Rain Before Rainbows

Rain Before Rainbows
Smriti Halls and David Litchfield
Walker Books

My first thought on seeing the amazing cover of this book was the first song that I learned to sign, the foundation stage favourite, Sing a Rainbow. As I turned the pages, I felt that both Smriti and David truly are singing a rainbow in this awesome book that was originally released as a free download during the summer in partnership with Save the Children’s #SaveWithStories campaign.

On the opening spread we’re in the company of a girl as she follows a fox through a rainstorm, ‘Rain before rainbows. Clouds before sun,’ we read as Smriti’s lyrical rhyming text takes the child to the departing day as she pauses, illuminating the fox with her lantern under a star strewn sky.
The walking continues and we read of mountains to climb, ‘Journeys to take.’ …

until it’s time to rest under the now star-filled sky and dream hopeful dreams.

Yes, there are likely to be dark days when worries beset us; days when storms rage both within and without,

but somewhere there’s light and footsteps to follow, friends who care, to guide us all through troubled times, out of the dark and into the light where new life will always come, little by little seed by seed, flower by flower,

bringing hope and cheer, and the promise of better things beyond that darkness, under that rainbow …

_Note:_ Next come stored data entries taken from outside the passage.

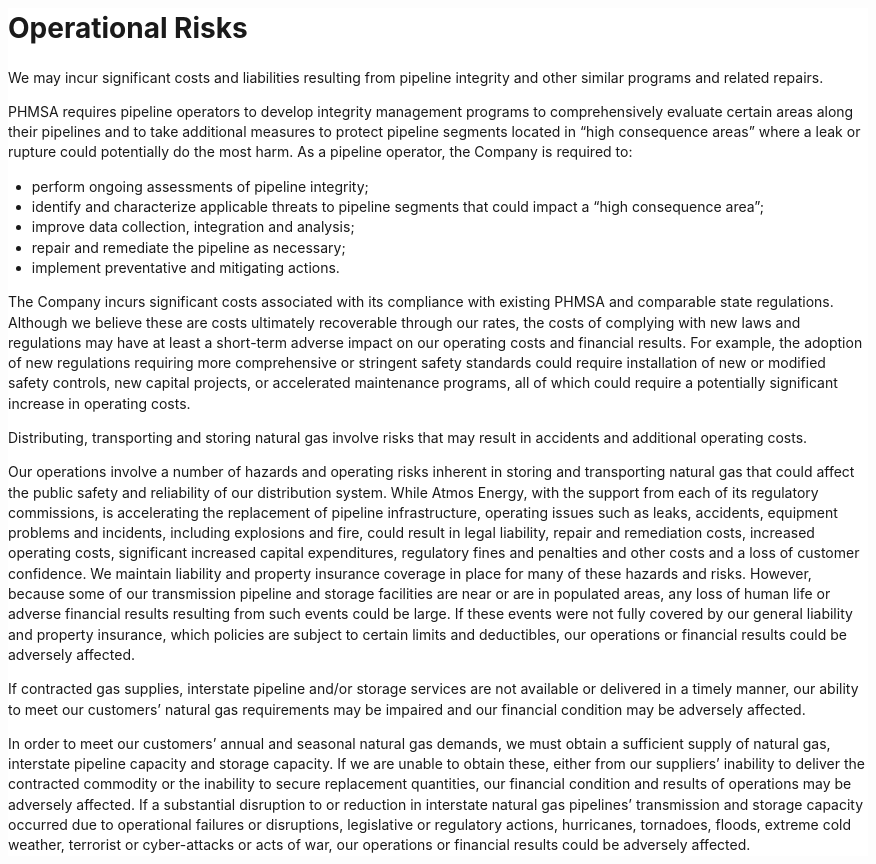 # Operational Risks

We may incur significant costs and liabilities resulting from pipeline integrity and other similar programs and related repairs.

PHMSA requires pipeline operators to develop integrity management programs to comprehensively evaluate certain areas along their pipelines and to take additional measures to protect pipeline segments located in “high consequence areas” where a leak or rupture could potentially do the most harm. As a pipeline operator, the Company is required to:

- perform ongoing assessments of pipeline integrity;
- identify and characterize applicable threats to pipeline segments that could impact a “high consequence area”;
- improve data collection, integration and analysis;
- repair and remediate the pipeline as necessary;
- implement preventative and mitigating actions.

The Company incurs significant costs associated with its compliance with existing PHMSA and comparable state regulations. Although we believe these are costs ultimately recoverable through our rates, the costs of complying with new laws and regulations may have at least a short-term adverse impact on our operating costs and financial results. For example, the adoption of new regulations requiring more comprehensive or stringent safety standards could require installation of new or modified safety controls, new capital projects, or accelerated maintenance programs, all of which could require a potentially significant increase in operating costs.

Distributing, transporting and storing natural gas involve risks that may result in accidents and additional operating costs.

Our operations involve a number of hazards and operating risks inherent in storing and transporting natural gas that could affect the public safety and reliability of our distribution system. While Atmos Energy, with the support from each of its regulatory commissions, is accelerating the replacement of pipeline infrastructure, operating issues such as leaks, accidents, equipment problems and incidents, including explosions and fire, could result in legal liability, repair and remediation costs, increased operating costs, significant increased capital expenditures, regulatory fines and penalties and other costs and a loss of customer confidence. We maintain liability and property insurance coverage in place for many of these hazards and risks. However, because some of our transmission pipeline and storage facilities are near or are in populated areas, any loss of human life or adverse financial results resulting from such events could be large. If these events were not fully covered by our general liability and property insurance, which policies are subject to certain limits and deductibles, our operations or financial results could be adversely affected.

If contracted gas supplies, interstate pipeline and/or storage services are not available or delivered in a timely manner, our ability to meet our customers’ natural gas requirements may be impaired and our financial condition may be adversely affected.

In order to meet our customers’ annual and seasonal natural gas demands, we must obtain a sufficient supply of natural gas, interstate pipeline capacity and storage capacity. If we are unable to obtain these, either from our suppliers’ inability to deliver the contracted commodity or the inability to secure replacement quantities, our financial condition and results of operations may be adversely affected. If a substantial disruption to or reduction in interstate natural gas pipelines’ transmission and storage capacity occurred due to operational failures or disruptions, legislative or regulatory actions, hurricanes, tornadoes, floods, extreme cold weather, terrorist or cyber-attacks or acts of war, our operations or financial results could be adversely affected.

Both author and illustrator have clearly put heart and soul into this breath-taking book. Smriti’s reverie of resilience is honest and reassuringly uplifting, while David’s dazzlingly spreads are out-of-this-world gorgeous. Every single one is a place to pause, reflect, imbibe its beauty (even the dark ones), and only then to move on, empowered and full of hope.

I Love You, Bunny

I Love You, Bunny
Alina Surnaite
Lincoln Children’s Books

A warm glow emanates from the cover of this debut picture book and stays with you all the way through the story.

Mum has just tucked Suzy up for the night with her comfort Bunny. Suzy however is concerned about the possibility of monsters coming while she sleeps.

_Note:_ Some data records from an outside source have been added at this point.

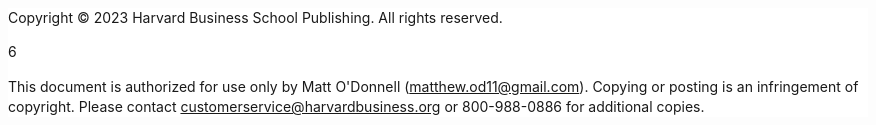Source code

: Copyright © 2023 Harvard Business School Publishing. All rights reserved.

6

This document is authorized for use only by Matt O'Donnell (matthew.od11@gmail.com). Copying or posting is an infringement of copyright. Please contact customerservice@harvardbusiness.org or 800-988-0886 for additional copies.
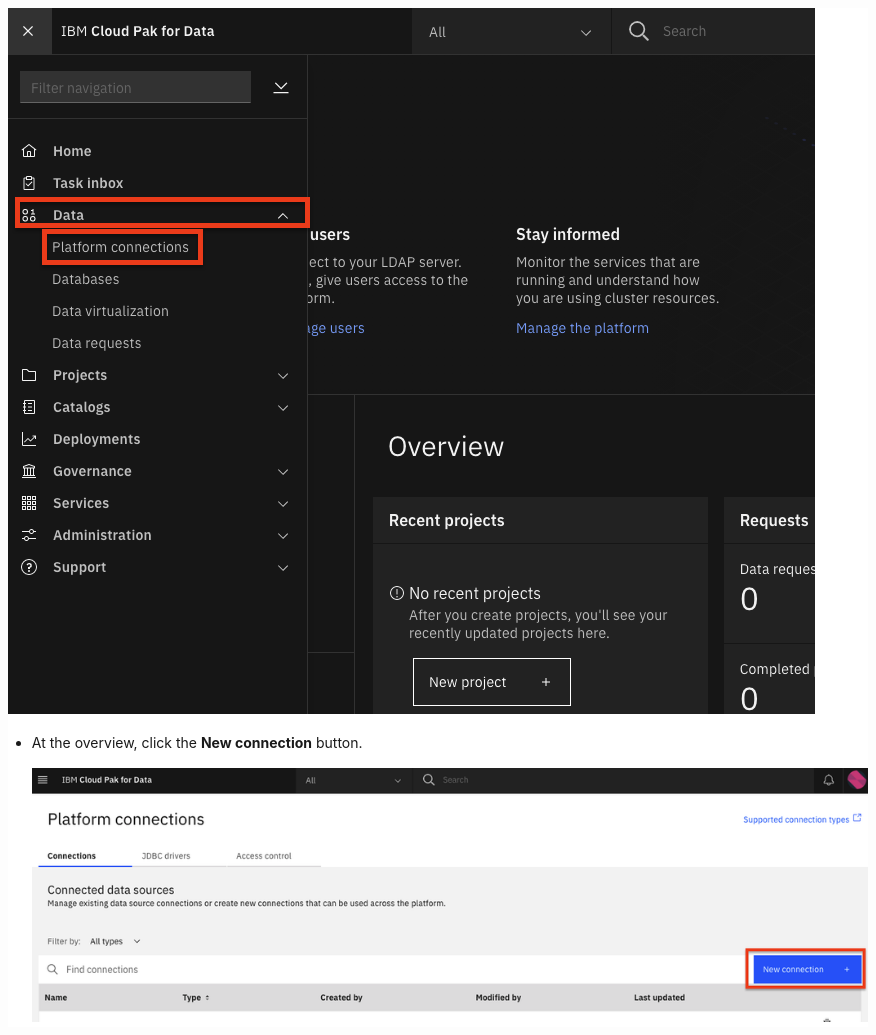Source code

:   ![(☰) Menu -> Collections](images/menu-connections.png)

* At the overview, click the **New connection** button.

  ![Overview page](images/conn-new-connection.png)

Mum assures her that Bunny will chase off any monsters and keep her safe.

Bunny does his job as lookout through the night until dawn breaks and that is when something dark comes creeping into Suzy’s room reaching out for her sleeping form, or so it seems, and then disappearing again.

That’s when Suzy stirs and realises that Bunny is no longer by her side: he’s completely disappeared.

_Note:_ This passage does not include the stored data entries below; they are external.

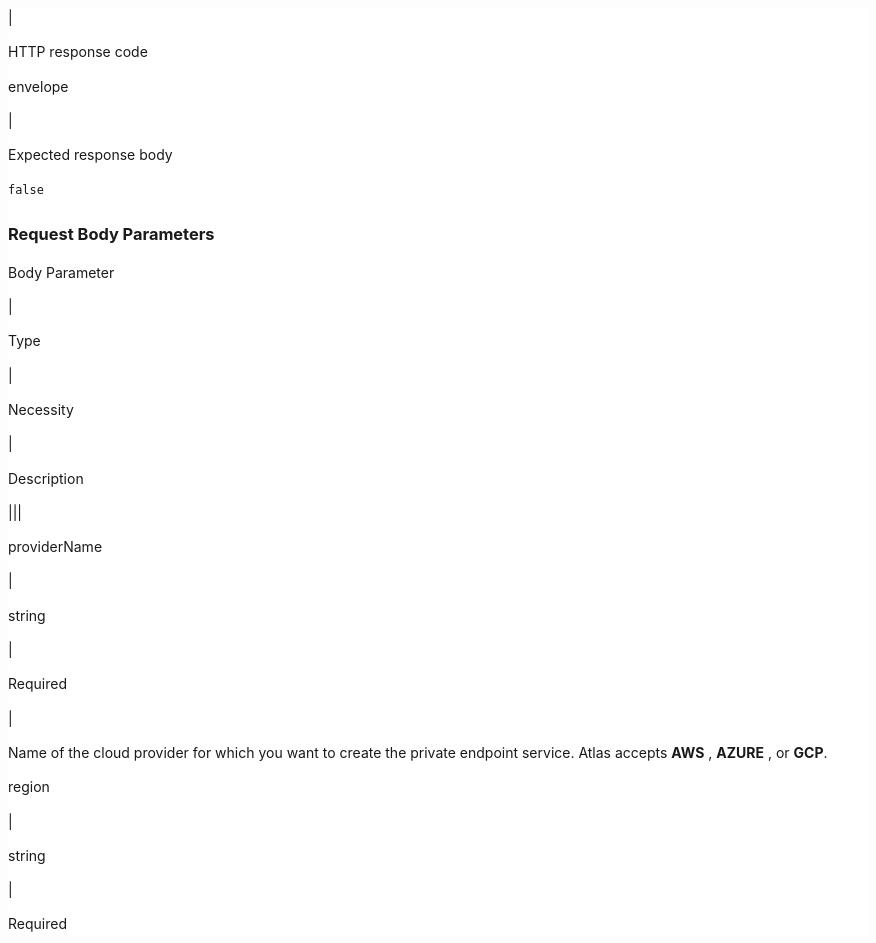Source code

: |

HTTP response code  
  
envelope

|

Expected response body  
  
`false`  
  
### Request Body Parameters

Body Parameter

|

Type

|

Necessity

|

Description  
  
|||  
  
providerName

|

string

|

Required

|

Name of the cloud provider for which you want to create the private endpoint
service. Atlas accepts **AWS** , **AZURE** , or **GCP**.  
  
region

|

string

|

Required
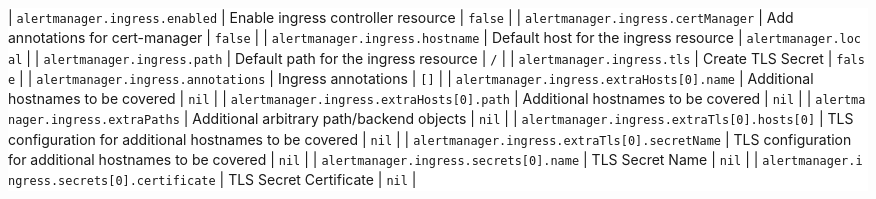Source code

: | `alertmanager.ingress.enabled`                                   | Enable ingress controller resource                                                                                             | `false`                                                                                                                                                                                                                                             |
| `alertmanager.ingress.certManager`                               | Add annotations for cert-manager                                                                                               | `false`                                                                                                                                                                                                                                             |
| `alertmanager.ingress.hostname`                                  | Default host for the ingress resource                                                                                          | `alertmanager.local`                                                                                                                                                                                                                                |
| `alertmanager.ingress.path`                                      | Default path for the ingress resource                                                                                          | `/`                                                                                                                                                                                                                                                 |
| `alertmanager.ingress.tls`                                       | Create TLS Secret                                                                                                              | `false`                                                                                                                                                                                                                                             |
| `alertmanager.ingress.annotations`                               | Ingress annotations                                                                                                            | `[]`                                                                                                                                                                                                                                                |
| `alertmanager.ingress.extraHosts[0].name`                        | Additional hostnames to be covered                                                                                             | `nil`                                                                                                                                                                                                                                               |
| `alertmanager.ingress.extraHosts[0].path`                        | Additional hostnames to be covered                                                                                             | `nil`                                                                                                                                                                                                                                               |
| `alertmanager.ingress.extraPaths`                                | Additional arbitrary path/backend objects                                                                                      | `nil`                                                                                                                                                                                                                                               |
| `alertmanager.ingress.extraTls[0].hosts[0]`                      | TLS configuration for additional hostnames to be covered                                                                       | `nil`                                                                                                                                                                                                                                               |
| `alertmanager.ingress.extraTls[0].secretName`                    | TLS configuration for additional hostnames to be covered                                                                       | `nil`                                                                                                                                                                                                                                               |
| `alertmanager.ingress.secrets[0].name`                           | TLS Secret Name                                                                                                                | `nil`                                                                                                                                                                                                                                               |
| `alertmanager.ingress.secrets[0].certificate`                    | TLS Secret Certificate                                                                                                         | `nil`                                                                                                                                                                                                                                               |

Putting on a show of bravery she gets up to search for her toy but there comes a sound from behind her. She turns and sees …

“A MONSTER!”

Then dashing in fright from her room the child runs straight into the waiting arms of her mother. “A monster ate Bunny!” she sobs.
Shortly after the cause of Bunny’s disappearance is revealed, Suzy is reassured that there is no monster after all

and returns to bed for a little while longer.

Many young children have phases of being scared in the dark, particularly those with powerful imaginations.
Alina Surnaite uses pastels to create her soft focus, crepuscular scenes of familiar domesticity, casting a mood of gentle reassurance, which should help assuage such nocturnal fears.